Richard Dawkins, FLIGHTS OF FANCY: Defying Gravity by Design & Evolution

This book was released in the UK in November 2021 — here’s its Amazon UK page — and was announced for US release in May 2022. I ordered the latter when it came out; here is its Amazon.com page. Turns out they are not separate editions, but the same identical edition, from the Apollo imprint of Head of Zeus, with a single ISBN, and only the UK price in pounds on the back. Why the delay in US availability? Don’t know.

The books is pleasant but unusual in Dawkins’ oeuvre. Dawkins, arguably the greatest writer on evolution of the past 50 years, has written a number of books on the subject from The Selfish Gene in 1976 (my review) to The Greatest Show on Earth in 2009 (my review), and another dozen or so on adjacent topics, from science to religion to autobiography.

This one is different. It’s a guide to a certain slice of natural history aimed at younger readers, and it’s profusely illustrated, by Slovak illustrator and translator Jana Lenzova. (Sample below.)

Topics include humanity’s dreams of flying; why some animals lose their wings; why smaller animals can more easily fly and how larger animals compensate. It goes on to discuss human inventions of parachutes and gliders; powered flight (airplanes, et al); weightlessness; and how some plants and microbes ‘fly’ by letting air currents propagate their seed.

Unsurprisingly Dawkins does not let opportunities to discuss evolution and natural selection pass him by. A running theme through the book is how things can look designed but have actually evolved; one late chapter focuses on that idea specifically. Another late chapter focuses on the creationist canard “what is the use of half a wing?”, giving copious answers to that naive, bad-faith question.
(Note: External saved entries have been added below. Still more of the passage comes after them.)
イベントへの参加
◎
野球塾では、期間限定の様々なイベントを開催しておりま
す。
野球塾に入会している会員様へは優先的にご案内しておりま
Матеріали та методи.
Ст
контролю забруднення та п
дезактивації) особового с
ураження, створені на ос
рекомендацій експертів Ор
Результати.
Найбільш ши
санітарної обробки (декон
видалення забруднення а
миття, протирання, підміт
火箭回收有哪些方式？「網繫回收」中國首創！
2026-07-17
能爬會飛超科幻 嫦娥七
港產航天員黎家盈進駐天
So why did I read this book? It’s pretty basic and I’m not sure I learned any new principles from it, though throughout Dawkins provides many specific examples of animals and machines that have employ slightly different methods to achieve flight.

Would I recommend it? Sure, as a casual visit with a famous scientist, for a couple of hours. Or especially as a gift to a teenager interested in the natural world, and not too cemented into religious doctrine to be open to understanding naturalistic understanding of how the world has come to be.

The book a science fictional angle that was new me. The final chapter in the book is called “The Outward Urge,” in which Dawkins speculates on reasons humanity might want to, in effect, spread its seeds into outer space, the way dandelions do theirs on the wind. His reasons are familiar, but his title evokes a John Wyndham novel I’ve heard of but have never read, The Outward Urge, from 1959. It’s actually still in print, perhaps in a print-on-demand edition (I can’t tell: Amazon), but in any event is far more obscure than the half-dozen novels for which Wyndham remains known (The Day of the Triffids, The Midwich Cuckoos, et al.).

Dawkins read science fiction growing up, or as a young man, and it influenced him; he mentions examples routinely in his books. Though he hasn’t kept up with anything, it seems, since the 1950s.